The Bennett Bunn Plantation is a historic farm near Zebulon, North Carolina, a suburb of Raleigh. The plantation, located beside US 264 in eastern Wake County, consists of a two-story house, built in 1833, barns, and 162 acre of farmland and forests. The property was owned by generations of the Bunn family until 2000 when Grace Hutchins, great-granddaughter of Bennet Bunn, sold the property for $1.9 million (~$ in ). The home is still used as a private residence and was listed on the National Register of Historic Places in February 1986.

Bennett Bunn inherited the land from his father in the 1820s. He lived in a log cabin on the property until he had raised enough money to construct the house. With the use of 16 enslaved people, Bunn grew wheat and corn, and raised livestock. Each generation left the property to the youngest daughter.

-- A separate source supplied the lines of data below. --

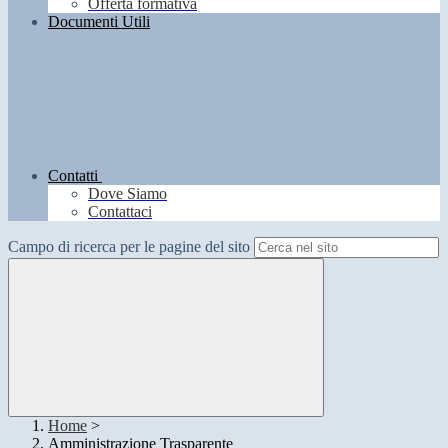
Offerta formativa
Documenti Utili
Contatti
Dove Siamo
Contattaci
Campo di ricerca per le pagine del sito
Home
>
Amministrazione Trasparente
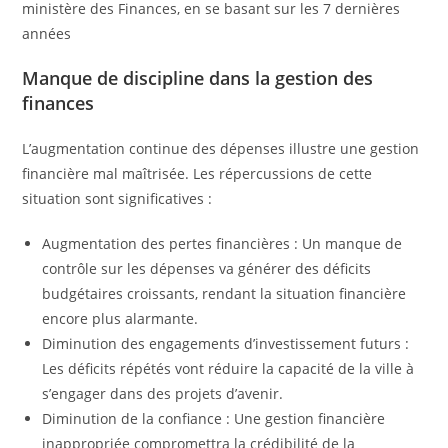
ministère des Finances, en se basant sur les 7 dernières
années
Manque de discipline dans la gestion des
finances
L’augmentation continue des dépenses illustre une gestion
financière mal maîtrisée. Les répercussions de cette
situation sont significatives :
Augmentation des pertes financières : Un manque de
contrôle sur les dépenses va générer des déficits
budgétaires croissants, rendant la situation financière
encore plus alarmante.
Diminution des engagements d’investissement futurs :
Les déficits répétés vont réduire la capacité de la ville à
s’engager dans des projets d’avenir.
Diminution de la confiance : Une gestion financière
inappropriée compromettra la crédibilité de la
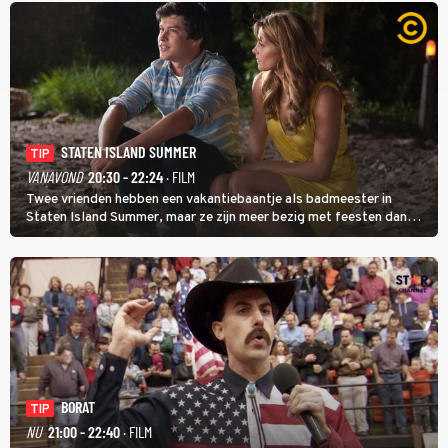
STATEN ISLAND SUMMER
TIP
VANAVOND
20:30 - 22:24
· FILM
Twee vrienden hebben een vakantiebaantje als badmeester in
Staten Island Summer, maar ze zijn meer bezig met feesten dan
met werken.
BORAT
TIP
NU
21:00 - 22:40
· FILM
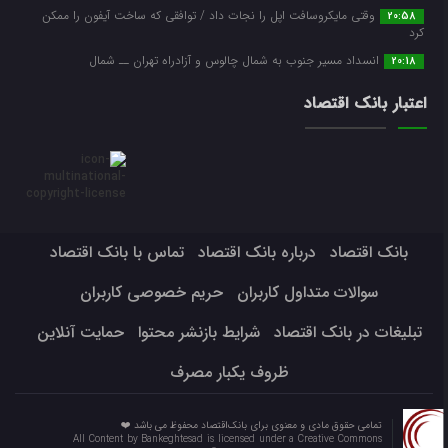
وقتی مایکروسافت اپل را نجات داد / توافقی که ساخت آیفون را ممکن
20:58
کرد
انسداد مسیر جنوب به شمال چالوس و آزادراه تهران ــ شمال
20:18
اعتبار بانک اقتصاد
بانک اقتصاد
درباره بانک اقتصاد
تماس با بانک اقتصاد
سوالات متداول کاربران
حریم خصوصی کاربران
تبلیغات در بانک اقتصاد
شرایط بازنشر محتوا
حمایت آنلاین
ظروف یکبار مصرف
تمامی حقوق مادی و معنوی برای بانک‌اقتصاد محفوظ می باشد ❤️
All Content by Bankeghtesad is licensed under a Creative Commons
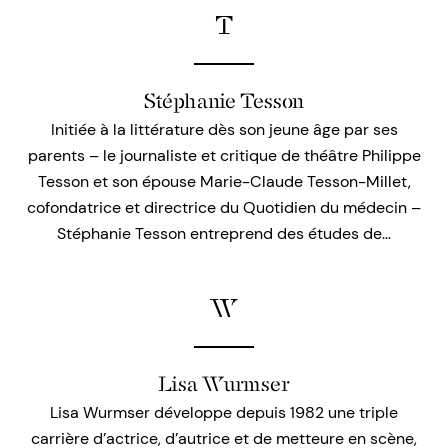
T
Stéphanie Tesson
Initiée à la littérature dès son jeune âge par ses
parents – le journaliste et critique de théâtre Philippe
Tesson et son épouse Marie-Claude Tesson-Millet,
cofondatrice et directrice du Quotidien du médecin –
Stéphanie Tesson entreprend des études de…
W
Lisa Wurmser
Lisa Wurmser développe depuis 1982 une triple
carrière d’actrice, d’autrice et de metteure en scène,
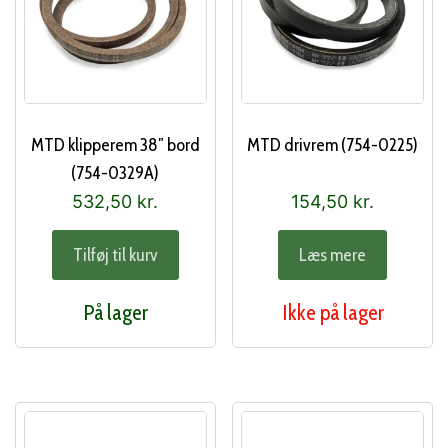
MTD klipperem 38″ bord
MTD drivrem (754-0225)
(754-0329A)
532,50
kr.
154,50
kr.
Tilføj til kurv
Læs mere
På lager
Ikke på lager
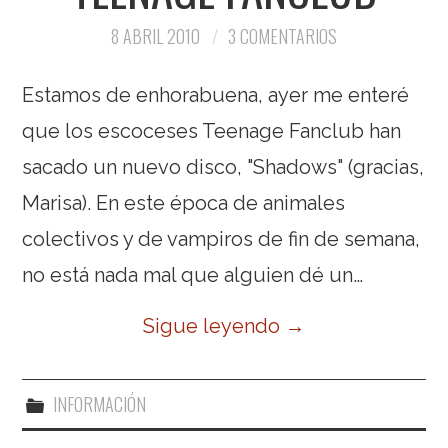
8 ABRIL 2010
3 COMENTARIOS
Estamos de enhorabuena, ayer me enteré
que los escoceses Teenage Fanclub han
sacado un nuevo disco, "Shadows" (gracias,
Marisa). En este época de animales
colectivos y de vampiros de fin de semana,
no está nada mal que alguien dé un…
Sigue leyendo
→
INFORMACIÓN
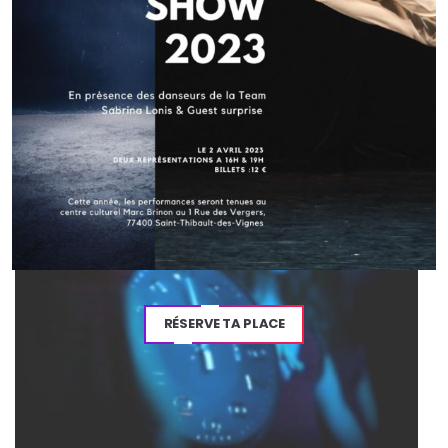
Navigation
de
l’article
RÉSERVE TA PLACE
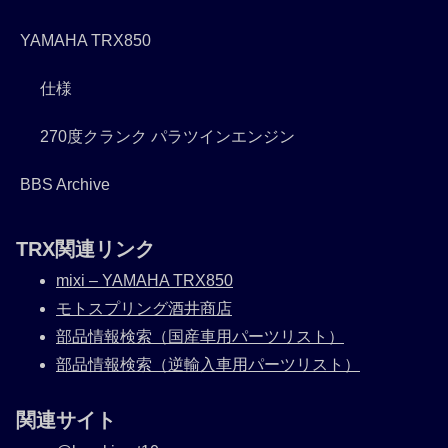
YAMAHA TRX850
仕様
270度クランク パラツインエンジン
BBS Archive
TRX関連リンク
mixi – YAMAHA TRX850
モトスプリング酒井商店
部品情報検索（国産車用パーツリスト）
部品情報検索（逆輸入車用パーツリスト）
関連サイト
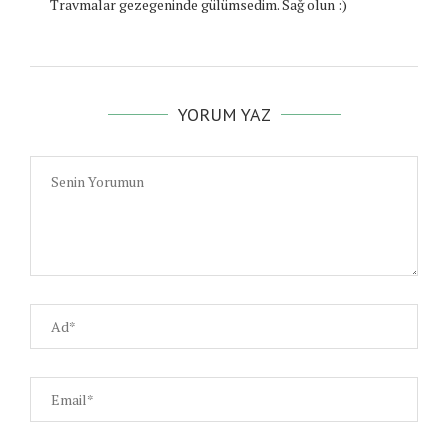
Travmalar gezegeninde gülümsedim. Sağ olun :)
YORUM YAZ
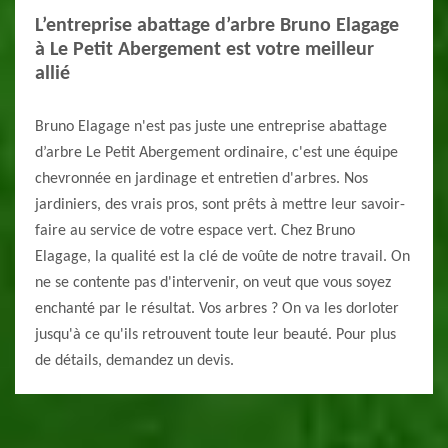
L’entreprise abattage d’arbre Bruno Elagage
à Le Petit Abergement est votre meilleur
allié
Bruno Elagage n'est pas juste une entreprise abattage
d’arbre Le Petit Abergement ordinaire, c'est une équipe
chevronnée en jardinage et entretien d'arbres. Nos
jardiniers, des vrais pros, sont prêts à mettre leur savoir-
faire au service de votre espace vert. Chez Bruno
Elagage, la qualité est la clé de voûte de notre travail. On
ne se contente pas d'intervenir, on veut que vous soyez
enchanté par le résultat. Vos arbres ? On va les dorloter
jusqu'à ce qu'ils retrouvent toute leur beauté. Pour plus
de détails, demandez un devis.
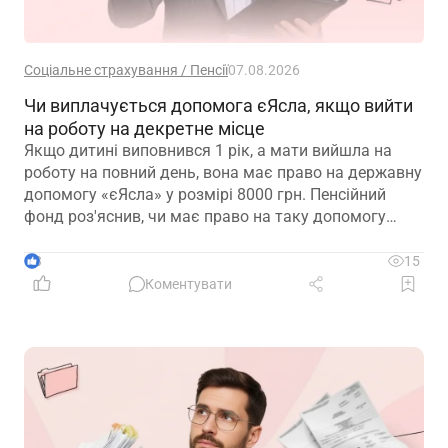
Соціальне страхування / Пенсії
07.08.2026
Чи виплачується допомога єЯсла, якщо вийти
на роботу на декретне місце
Якщо дитині виповнився 1 рік, а мати вийшла на
роботу на повний день, вона має право на державну
допомогу «єЯсла» у розмірі 8000 грн. Пенсійний
фонд роз'яснив, чи має право на таку допомогу
мати, яка вийшла на роботу на декретне місце
3
15
Коментувати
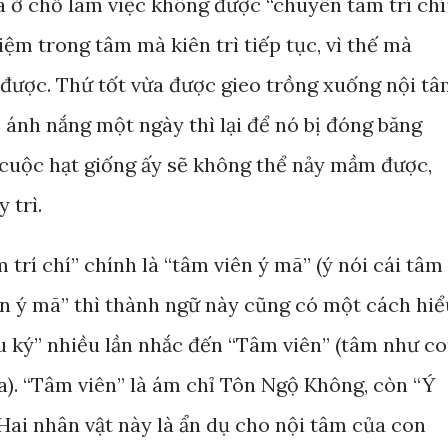
 ở chỗ làm việc không được “chuyên tâm trí chí”
ệm trong tâm mà kiên trì tiếp tục, vì thế mà
 được. Thứ tốt vừa được gieo trồng xuống nội t
 ánh nắng một ngày thì lại để nó bị đóng băng
 cuộc hạt giống ấy sẽ không thể nảy mầm được,
 trì.
 trí chí” chính là “tâm viên ý mã” (ý nói cái tâm
ên ý mã” thì thành ngữ này cũng có một cách hiể
 ký” nhiều lần nhắc đến “Tâm viên” (tâm như c
a). “Tâm viên” là ám chỉ Tôn Ngộ Không, còn “Ý
Hai nhân vật này là ẩn dụ cho nội tâm của con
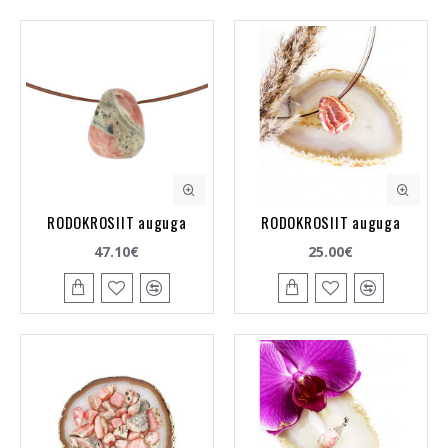
RODOKROSIIT auguga
RODOKROSIIT auguga
47.10€
25.00€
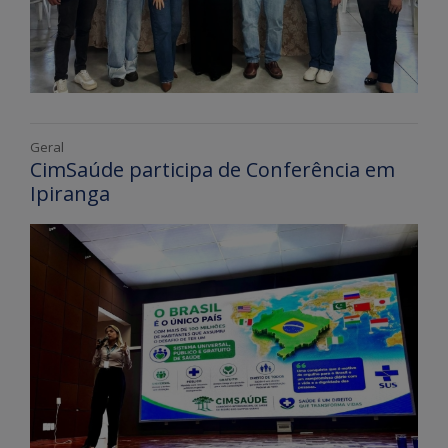
Geral
CimSaúde participa de Conferência em
Ipiranga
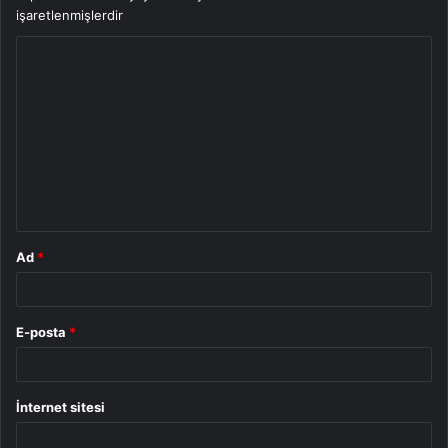
işaretlenmişlerdir
Y
o
r
u
m
*
Ad
*
E-posta
*
İnternet sitesi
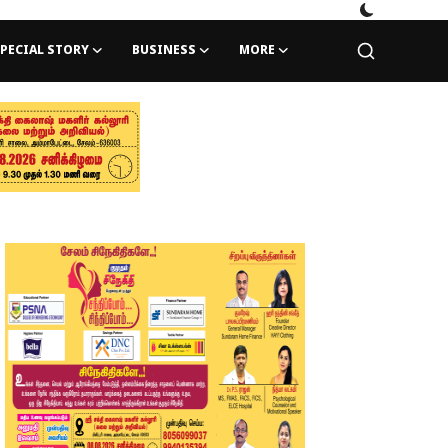
PECIAL STORY
BUSINESS
MORE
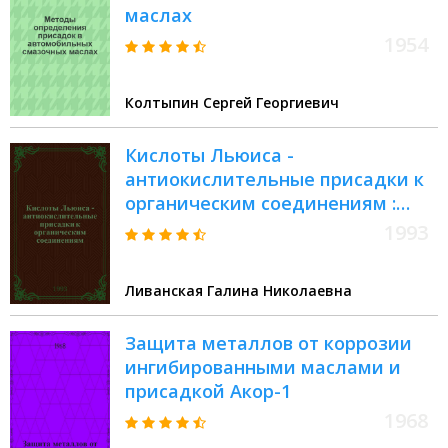
маслах
1954
Колтыпин Сергей Георгиевич
Кислоты Льюиса -
антиокислительные присадки к
органическим соединениям :
Автореф. дис. на соиск. учен.
1993
степ. к.х.н. : Спец. 02.00.13
Ливанская Галина Николаевна
Защита металлов от коррозии
ингибированными маслами и
присадкой Акор-1
1968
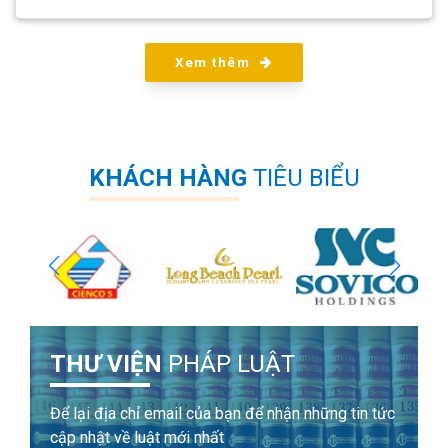
Xem thêm
KHÁCH HÀNG
TIÊU BIỂU
THƯ VIỆN
PHÁP LUẬT
Để lại địa chỉ email của bạn để nhận những tin tức
cập nhật về luật mới nhất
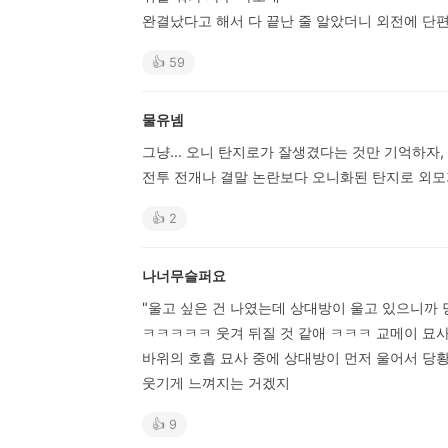
완결났다고 해서 다 끝난 줄 알았더니 외전에 단
👍 59
물유넴
그냥... 오니 탄지로가 잘생겼다는 것만 기억하자,
전투 전개나 결말 논란보다 오니화된 탄지로 외모
👍 2
나너무슬퍼요
"울고 싶은 건 나였는데 상대방이 울고 있으니까 
ㅋㅋㅋㅋㅋ 웃겨 뒤질 것 같애 ㅋㅋㅋ 교메이 묘사
바위의 호흡 묘사 중에 상대방이 먼저 울어서 당황
웃기게 느껴지는 거겠지
👍 9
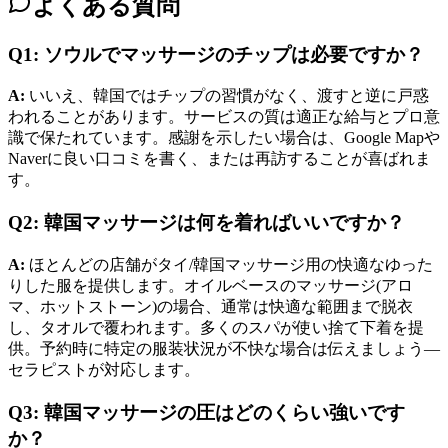
よくある質問
Q1: ソウルでマッサージのチップは必要ですか？
A:
いいえ、韓国ではチップの習慣がなく、渡すと逆に戸惑
われることがあります。サービスの質は適正な給与とプロ意
識で保たれています。感謝を示したい場合は、Google Mapや
Naverに良い口コミを書く、または再訪することが喜ばれま
す。
Q2: 韓国マッサージは何を着ればいいですか？
A:
ほとんどの店舗がタイ/韓国マッサージ用の快適なゆった
りした服を提供します。オイルベースのマッサージ(アロ
マ、ホットストーン)の場合、通常は快適な範囲まで脱衣
し、タオルで覆われます。多くのスパが使い捨て下着を提
供。予約時に特定の服装状況が不快な場合は伝えましょう—
セラピストが対応します。
Q3: 韓国マッサージの圧はどのくらい強いです
か？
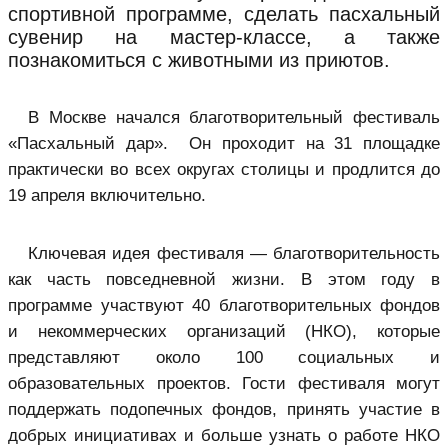
спортивной программе, сделать пасхальный
сувенир на мастер-классе, а также
познакомиться с животными из приютов.
В Москве начался благотворительный фестиваль
«Пасхальный дар». Он проходит на 31 площадке
практически во всех округах столицы и продлится до
19 апреля включительно.
Ключевая идея фестиваля — благотворительность
как часть повседневной жизни. В этом году в
программе участвуют 40 благотворительных фондов
и некоммерческих организаций (НКО), которые
представляют около 100 социальных и
образовательных проектов. Гости фестиваля могут
поддержать подопечных фондов, принять участие в
добрых инициативах и больше узнать о работе НКО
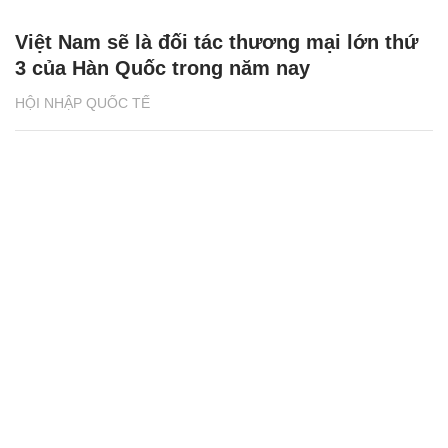
Việt Nam sẽ là đối tác thương mại lớn thứ
3 của Hàn Quốc trong năm nay
HỘI NHẬP QUỐC TẾ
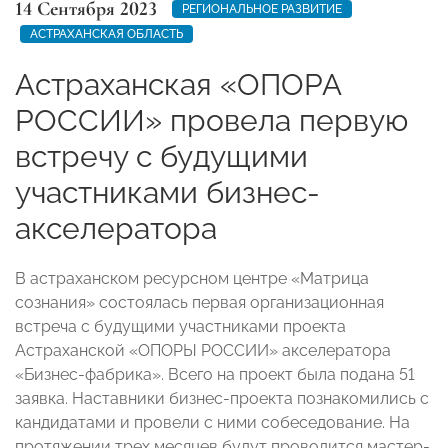
14 Сентября 2023
РЕГИОНАЛЬНОЕ РАЗВИТИЕ
АСТРАХАНСКАЯ ОБЛАСТЬ
Астраханская «ОПОРА
РОССИИ» провела первую
встречу с будущими
участниками бизнес-
акселератора
В астраханском ресурсном центре «Матрица
сознания» состоялась первая организационная
встреча с будущими участниками проекта
Астраханской «ОПОРЫ РОССИИ» акселератора
«Бизнес-фабрика». Всего на проект была подана 51
заявка. Наставники бизнес-проекта познакомились с
кандидатами и провели с ними собеседование. На
протяжении трех месяцев будут проводится мастер-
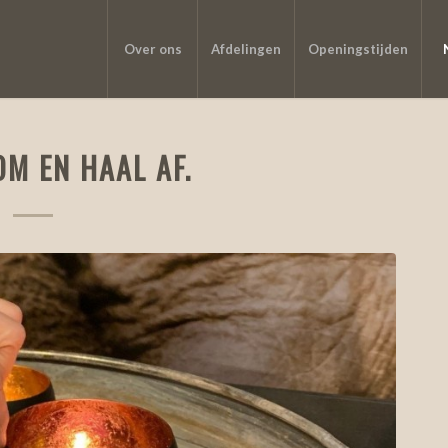
Over ons
Afdelingen
Openingstijden
OM EN HAAL AF.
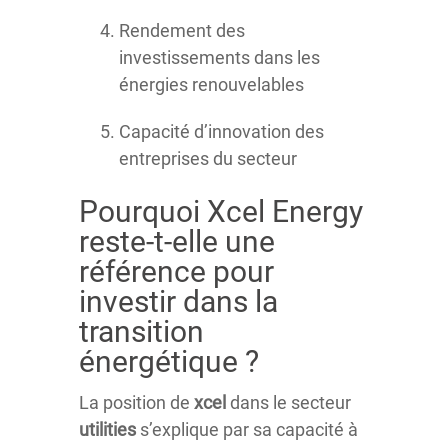
Rendement des
investissements dans les
énergies renouvelables
Capacité d’innovation des
entreprises du secteur
Pourquoi Xcel Energy
reste-t-elle une
référence pour
investir dans la
transition
énergétique ?
La position de
xcel
dans le secteur
utilities
s’explique par sa capacité à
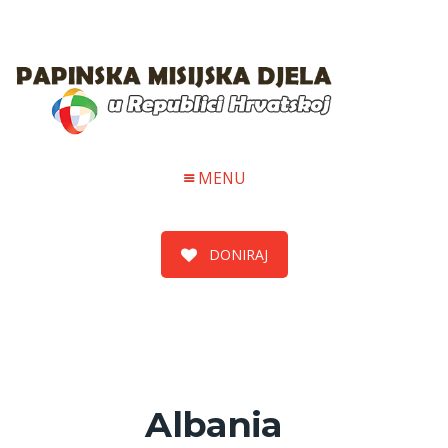
MENU
DONIRAJ
Albania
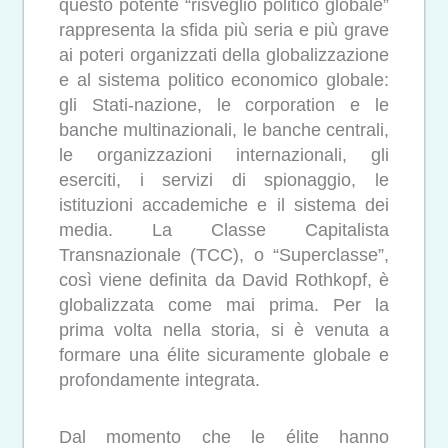
questo potente “risveglio politico globale”
rappresenta la sfida più seria e più grave
ai poteri organizzati della globalizzazione
e al sistema politico economico globale:
gli Stati-nazione, le corporation e le
banche multinazionali, le banche centrali,
le organizzazioni internazionali, gli
eserciti, i servizi di spionaggio, le
istituzioni accademiche e il sistema dei
media. La Classe Capitalista
Transnazionale (TCC), o “Superclasse”,
così viene definita da David Rothkopf, è
globalizzata come mai prima. Per la
prima volta nella storia, si è venuta a
formare una élite sicuramente globale e
profondamente integrata.
Dal momento che le élite hanno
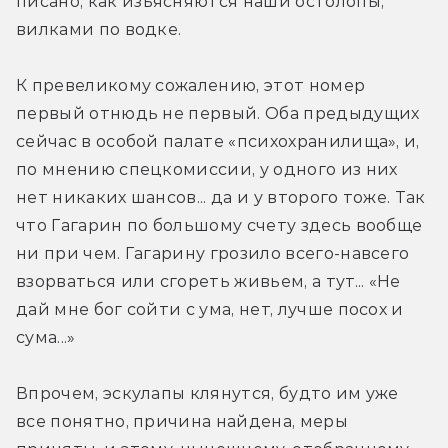
писано, как изъясняются наши остолопы, 
вилками по водке.
К превеликому сожалению, этот номер 
первый отнюдь не первый. Оба предыдущих 
сейчас в особой палате «психохранилища», и, 
по мнению спецкомиссии, у одного из них 
нет никаких шансов... да и у второго тоже. Так 
что Гагарин по большому счету здесь вообще 
ни при чем. Гагарину грозило всего-навсего 
взорваться или сгореть живьем, а тут... «Не 
дай мне бог сойти с ума, нет, лучше посох и 
сума...»
Впрочем, эскулапы клянутся, будто им уже 
все понятно, причина найдена, меры 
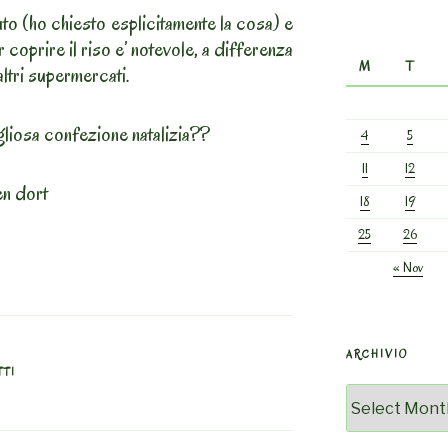
to (ho chiesto esplicitamente la cosa) e
 coprire il riso e’ notevole, a differenza
M
T
altri supermercati.
gliosa confezione natalizia??
4
5
11
12
en dort
18
19
25
26
« Nov
ARCHIVIO
TTI
Archivio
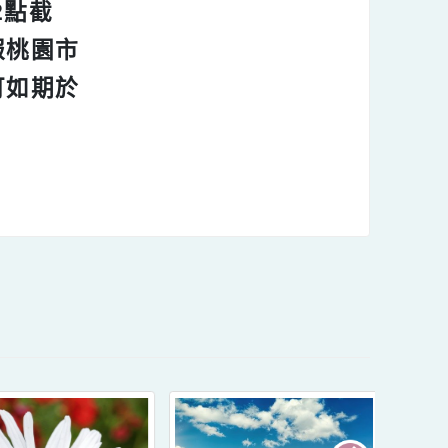
，下午2點截
，呈報桃園市
，方可如期於
內容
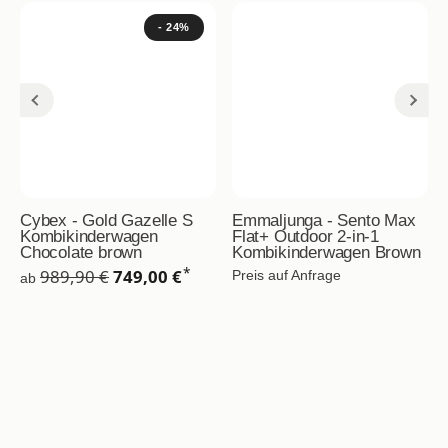
- 24%
Cybex - Gold Gazelle S
Emmaljunga - Sento Max
Kombikinderwagen
Flat+ Outdoor 2-in-1
Chocolate brown
Kombikinderwagen Brown
*
989,90 €
749,00 €
Preis auf Anfrage
ab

After Hutchins inherited the land, she renovated the house by installing electricity and plumbing, as well as adding a kitchen, sunroom, and bathrooms.

The Bennett Bunn house is an example of Federal architecture, a popular style for homes during the Antebellum period of the South. The driveway is lined with cedar trees that were planted in the 1920s by Alac and Avon Bunn.

During the Civil War, a robber threw a torch through a front window of the house. The mark left by the torch hitting the floor is still visible. A mantel clock that was given to the Bunns by a Union soldier is displayed in the house. The soldier had looted the clock from another location and was tired of carrying it.

A memorial to two enslaved people who died in the 1860s, Simon Bunn and Joni Piedelle, is written on one of the walls. Five enslaved people who worked at the Bunn plantation are buried in a small cemetery on the property.